:: Work to complete ::
The lines below starting at the line containing "camera_aravisのビルドが失敗する環境がある？: present -> none" and ending at the line containing "ROSのタイミング解析ツール, status: 計画済 -> 実装中" are to be repeated exactly, with both ends kept and nothing else added.

:: Data ::
•••••
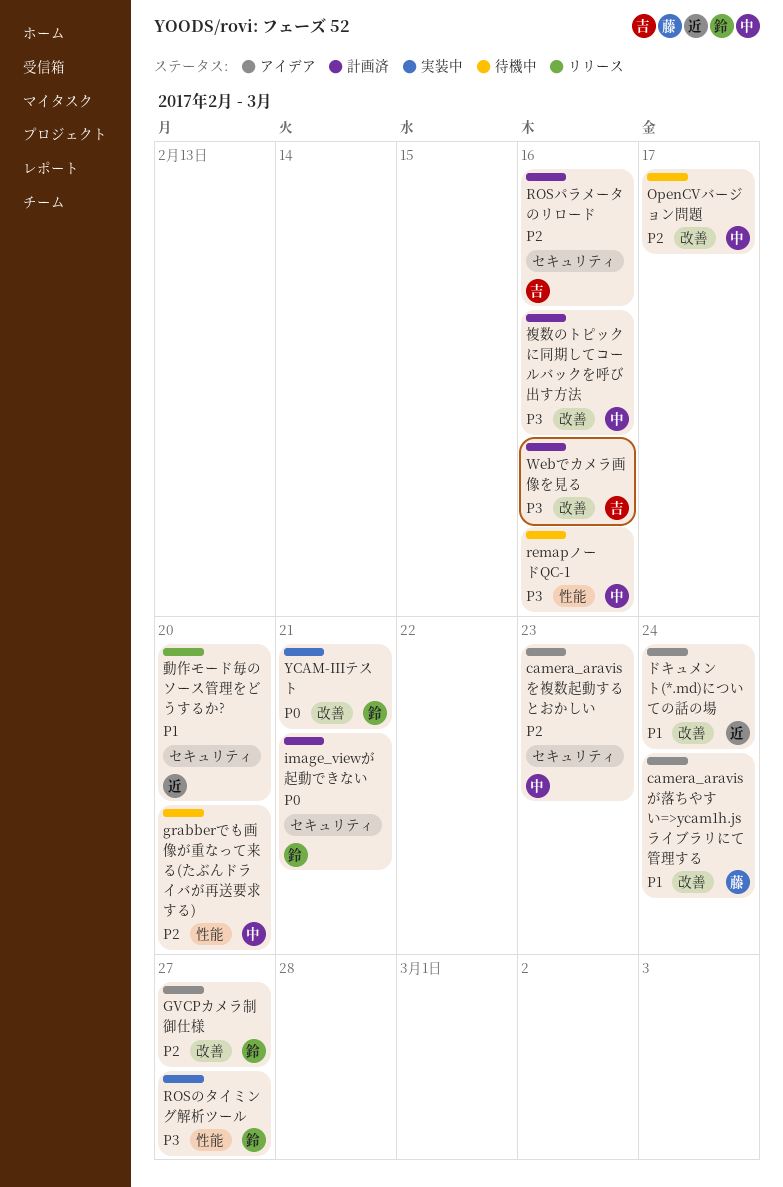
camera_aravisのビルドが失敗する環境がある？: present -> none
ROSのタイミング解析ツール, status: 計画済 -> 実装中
•••••
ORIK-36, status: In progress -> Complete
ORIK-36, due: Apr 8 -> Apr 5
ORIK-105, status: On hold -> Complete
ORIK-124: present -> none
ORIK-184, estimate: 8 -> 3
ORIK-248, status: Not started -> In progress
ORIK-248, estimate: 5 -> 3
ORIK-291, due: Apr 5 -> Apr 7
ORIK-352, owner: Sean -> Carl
•••••
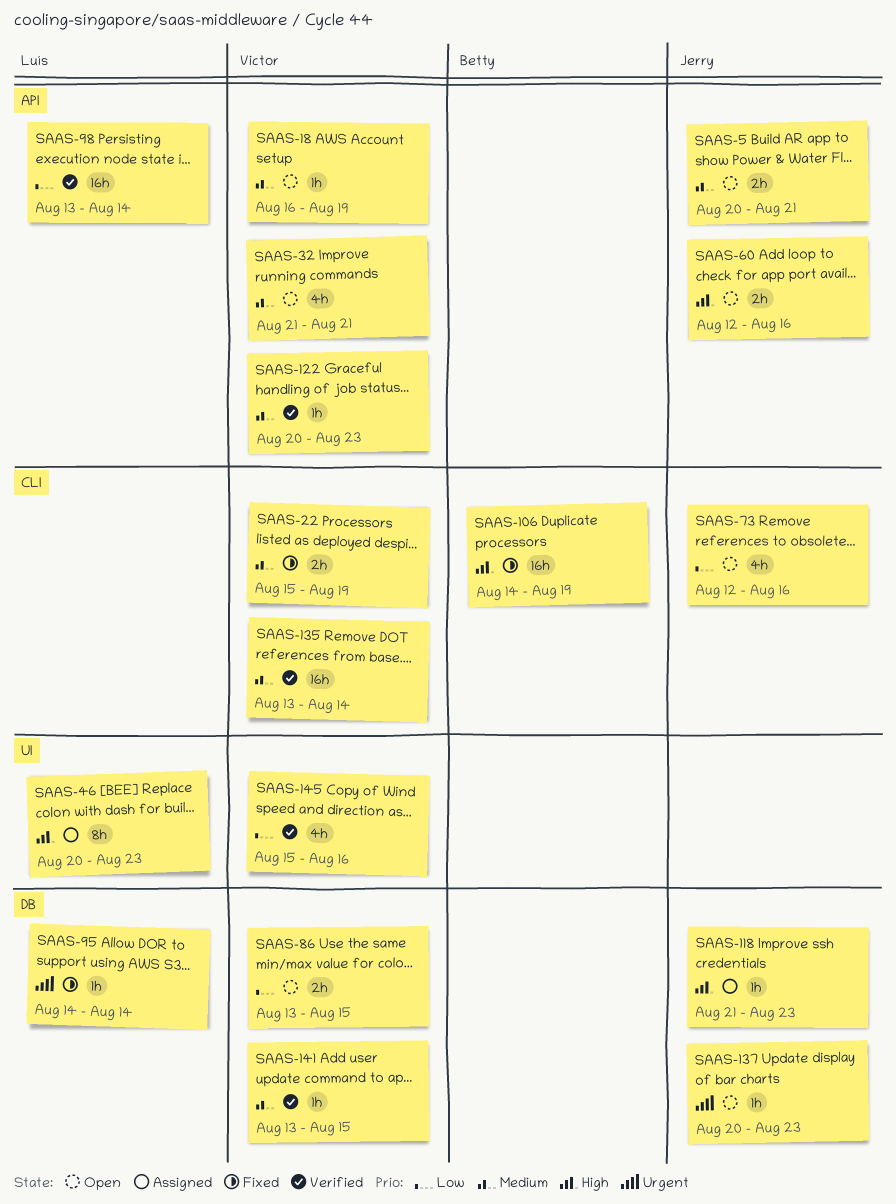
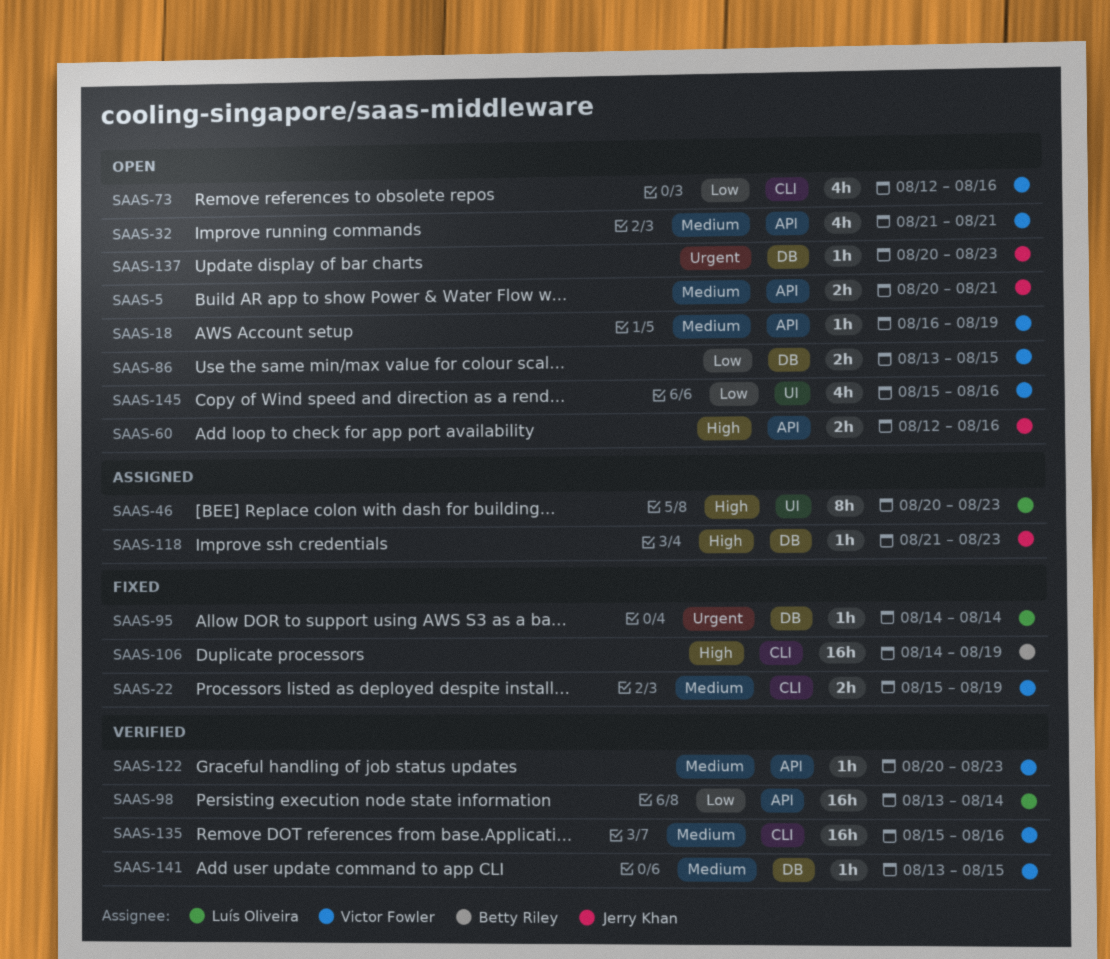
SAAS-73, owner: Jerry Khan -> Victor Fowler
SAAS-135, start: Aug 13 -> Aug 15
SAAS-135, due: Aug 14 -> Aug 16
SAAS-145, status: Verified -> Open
•••••
:: Result for this exercise ::
camera_aravisのビルドが失敗する環境がある？: present -> none
ROSのタイミング解析ツール, status: 計画済 -> 実装中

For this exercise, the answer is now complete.